From 593a02a02fbd2abe6f493bee3dd8a4764390b351 Mon Sep 17 00:00:00 2001
From: root <holta@users.noreply.github.com>
Date: Mon, 26 Apr 2021 09:17:31 -0400
Subject: [PATCH] CLARIF: /etc/apt/trusted.gpg.d is considered insecure

---
 scripts/ansible | 3 ++-
 1 file changed, 2 insertions(+), 1 deletion(-)

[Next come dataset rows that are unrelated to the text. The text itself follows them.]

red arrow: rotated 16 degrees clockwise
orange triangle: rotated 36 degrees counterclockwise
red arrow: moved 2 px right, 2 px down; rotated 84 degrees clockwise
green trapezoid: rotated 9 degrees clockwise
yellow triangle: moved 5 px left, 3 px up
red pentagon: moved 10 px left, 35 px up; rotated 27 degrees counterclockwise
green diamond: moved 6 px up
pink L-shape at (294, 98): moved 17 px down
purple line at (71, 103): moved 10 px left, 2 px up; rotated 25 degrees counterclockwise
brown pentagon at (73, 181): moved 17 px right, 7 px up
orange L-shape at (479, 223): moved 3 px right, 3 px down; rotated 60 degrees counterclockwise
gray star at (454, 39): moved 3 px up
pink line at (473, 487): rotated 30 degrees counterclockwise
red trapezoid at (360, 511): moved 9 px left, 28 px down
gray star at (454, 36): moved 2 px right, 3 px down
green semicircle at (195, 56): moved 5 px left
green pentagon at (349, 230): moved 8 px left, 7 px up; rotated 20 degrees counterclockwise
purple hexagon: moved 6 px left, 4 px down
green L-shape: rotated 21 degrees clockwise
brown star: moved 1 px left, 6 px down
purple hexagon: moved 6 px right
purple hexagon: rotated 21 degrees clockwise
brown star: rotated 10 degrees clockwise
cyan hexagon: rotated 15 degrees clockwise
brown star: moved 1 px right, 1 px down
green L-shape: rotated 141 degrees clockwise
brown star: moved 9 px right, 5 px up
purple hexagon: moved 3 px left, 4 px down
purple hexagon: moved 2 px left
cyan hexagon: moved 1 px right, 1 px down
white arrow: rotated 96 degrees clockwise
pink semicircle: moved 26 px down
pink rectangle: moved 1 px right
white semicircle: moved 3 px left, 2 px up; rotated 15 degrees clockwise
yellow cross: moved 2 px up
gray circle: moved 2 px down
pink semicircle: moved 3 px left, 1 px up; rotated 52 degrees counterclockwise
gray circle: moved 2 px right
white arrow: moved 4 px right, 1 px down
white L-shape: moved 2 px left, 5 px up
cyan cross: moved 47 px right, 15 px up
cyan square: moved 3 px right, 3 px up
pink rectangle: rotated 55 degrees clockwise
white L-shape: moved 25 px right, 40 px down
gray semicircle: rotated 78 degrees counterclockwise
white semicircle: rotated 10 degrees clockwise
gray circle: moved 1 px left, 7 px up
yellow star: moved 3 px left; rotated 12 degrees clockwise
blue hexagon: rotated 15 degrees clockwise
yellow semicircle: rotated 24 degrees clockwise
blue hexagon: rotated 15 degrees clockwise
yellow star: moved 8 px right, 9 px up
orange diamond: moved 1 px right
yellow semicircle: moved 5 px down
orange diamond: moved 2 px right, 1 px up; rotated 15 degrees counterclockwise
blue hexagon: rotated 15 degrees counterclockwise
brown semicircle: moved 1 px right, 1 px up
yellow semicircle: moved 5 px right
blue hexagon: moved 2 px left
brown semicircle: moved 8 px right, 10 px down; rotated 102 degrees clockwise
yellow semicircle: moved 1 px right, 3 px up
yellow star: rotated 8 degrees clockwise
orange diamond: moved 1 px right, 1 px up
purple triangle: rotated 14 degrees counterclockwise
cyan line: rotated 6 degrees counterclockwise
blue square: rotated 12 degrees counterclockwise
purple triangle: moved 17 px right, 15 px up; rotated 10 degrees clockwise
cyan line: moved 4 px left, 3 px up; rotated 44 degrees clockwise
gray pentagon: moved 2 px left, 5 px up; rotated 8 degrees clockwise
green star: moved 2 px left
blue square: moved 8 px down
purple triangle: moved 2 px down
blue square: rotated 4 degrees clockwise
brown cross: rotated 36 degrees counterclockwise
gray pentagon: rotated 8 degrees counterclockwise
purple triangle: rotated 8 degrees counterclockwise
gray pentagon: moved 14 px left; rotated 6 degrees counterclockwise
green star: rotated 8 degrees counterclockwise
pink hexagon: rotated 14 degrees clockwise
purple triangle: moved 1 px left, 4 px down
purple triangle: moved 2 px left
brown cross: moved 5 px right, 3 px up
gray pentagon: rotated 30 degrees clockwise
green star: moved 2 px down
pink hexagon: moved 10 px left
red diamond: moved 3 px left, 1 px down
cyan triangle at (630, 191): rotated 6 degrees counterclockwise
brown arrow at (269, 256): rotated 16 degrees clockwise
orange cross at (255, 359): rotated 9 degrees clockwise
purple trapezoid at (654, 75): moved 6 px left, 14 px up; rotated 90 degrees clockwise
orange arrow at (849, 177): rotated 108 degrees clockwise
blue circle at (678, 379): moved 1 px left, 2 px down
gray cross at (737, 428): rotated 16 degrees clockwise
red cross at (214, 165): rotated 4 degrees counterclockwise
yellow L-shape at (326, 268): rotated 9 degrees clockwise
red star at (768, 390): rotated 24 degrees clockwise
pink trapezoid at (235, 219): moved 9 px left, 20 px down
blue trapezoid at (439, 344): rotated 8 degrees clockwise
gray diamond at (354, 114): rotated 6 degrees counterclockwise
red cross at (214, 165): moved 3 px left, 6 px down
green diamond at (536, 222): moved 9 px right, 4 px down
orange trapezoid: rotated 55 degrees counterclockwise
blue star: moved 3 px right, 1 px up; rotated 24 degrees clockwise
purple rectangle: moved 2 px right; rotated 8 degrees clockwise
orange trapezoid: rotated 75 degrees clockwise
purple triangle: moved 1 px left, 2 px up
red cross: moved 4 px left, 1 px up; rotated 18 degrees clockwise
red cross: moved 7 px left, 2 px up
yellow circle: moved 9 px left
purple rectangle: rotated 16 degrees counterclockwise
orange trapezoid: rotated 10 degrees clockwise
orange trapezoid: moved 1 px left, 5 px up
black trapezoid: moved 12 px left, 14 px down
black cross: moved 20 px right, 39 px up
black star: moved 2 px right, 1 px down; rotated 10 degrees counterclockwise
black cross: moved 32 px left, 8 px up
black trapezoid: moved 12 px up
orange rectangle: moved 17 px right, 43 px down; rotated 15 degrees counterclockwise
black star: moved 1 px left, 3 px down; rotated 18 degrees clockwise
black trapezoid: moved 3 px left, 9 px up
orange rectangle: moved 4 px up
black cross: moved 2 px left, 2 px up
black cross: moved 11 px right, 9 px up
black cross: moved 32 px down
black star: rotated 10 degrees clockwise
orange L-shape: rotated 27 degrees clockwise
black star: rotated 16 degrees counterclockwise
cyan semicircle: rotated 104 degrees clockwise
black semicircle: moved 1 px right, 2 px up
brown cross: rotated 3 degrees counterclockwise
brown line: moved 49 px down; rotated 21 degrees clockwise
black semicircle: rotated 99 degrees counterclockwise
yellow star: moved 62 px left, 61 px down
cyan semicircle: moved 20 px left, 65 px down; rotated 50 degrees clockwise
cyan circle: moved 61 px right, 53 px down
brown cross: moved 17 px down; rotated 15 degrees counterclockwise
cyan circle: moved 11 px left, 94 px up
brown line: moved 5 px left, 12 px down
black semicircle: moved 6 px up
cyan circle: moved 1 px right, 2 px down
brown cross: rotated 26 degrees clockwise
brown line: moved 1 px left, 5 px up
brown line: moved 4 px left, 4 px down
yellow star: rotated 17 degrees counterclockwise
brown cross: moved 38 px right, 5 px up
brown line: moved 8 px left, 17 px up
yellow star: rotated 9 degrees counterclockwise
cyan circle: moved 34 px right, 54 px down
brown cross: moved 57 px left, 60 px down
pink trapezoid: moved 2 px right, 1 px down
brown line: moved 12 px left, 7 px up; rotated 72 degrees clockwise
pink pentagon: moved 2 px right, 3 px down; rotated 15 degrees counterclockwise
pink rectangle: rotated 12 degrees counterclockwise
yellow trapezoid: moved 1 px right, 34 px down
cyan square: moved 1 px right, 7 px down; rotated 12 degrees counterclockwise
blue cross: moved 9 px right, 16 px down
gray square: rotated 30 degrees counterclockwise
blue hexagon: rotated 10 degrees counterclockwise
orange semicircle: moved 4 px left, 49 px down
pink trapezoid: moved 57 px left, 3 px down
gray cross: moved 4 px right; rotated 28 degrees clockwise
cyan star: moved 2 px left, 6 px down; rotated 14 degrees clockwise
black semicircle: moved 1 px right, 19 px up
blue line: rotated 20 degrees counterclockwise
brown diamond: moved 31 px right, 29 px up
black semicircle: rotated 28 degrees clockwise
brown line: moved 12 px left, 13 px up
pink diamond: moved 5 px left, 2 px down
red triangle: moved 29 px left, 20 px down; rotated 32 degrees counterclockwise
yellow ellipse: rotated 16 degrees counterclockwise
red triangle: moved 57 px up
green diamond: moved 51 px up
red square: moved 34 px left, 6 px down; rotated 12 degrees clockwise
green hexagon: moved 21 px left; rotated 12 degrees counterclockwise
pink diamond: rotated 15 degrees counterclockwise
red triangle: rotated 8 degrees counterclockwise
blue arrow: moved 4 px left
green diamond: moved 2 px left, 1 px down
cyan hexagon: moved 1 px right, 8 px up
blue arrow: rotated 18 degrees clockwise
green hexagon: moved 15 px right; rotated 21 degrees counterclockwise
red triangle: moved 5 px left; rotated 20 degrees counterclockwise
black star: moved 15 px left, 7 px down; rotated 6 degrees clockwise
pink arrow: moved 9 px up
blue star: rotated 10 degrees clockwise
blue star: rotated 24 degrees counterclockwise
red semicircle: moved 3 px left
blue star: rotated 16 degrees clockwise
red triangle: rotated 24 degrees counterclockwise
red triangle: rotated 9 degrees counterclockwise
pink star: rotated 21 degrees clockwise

diff --git a/scripts/ansible b/scripts/ansible
index db5e13737..b8e237956 100755
--- a/scripts/ansible
+++ b/scripts/ansible
@@ -92,7 +92,8 @@ if [ ! -f /etc/debian_version ]; then    # e.g. RaspiOS, Ubuntu, Mint & Debian
     exit 1
 fi
 
-# 2021-04-26: JV & @holta WIP. The apt-key command is dangerous and going away:
+# 2021-04-26: JV & @holta WIP.  The apt-key command is going away, and the past
+# practice of putting keys in /etc/apt/trusted.gpg.d is considered insecure:
 # https://www.linuxuprising.com/2021/01/apt-key-is-deprecated-how-to-add.html
 # So we put .gpg key in repo iiab/iiab, also for reliable installs/containers.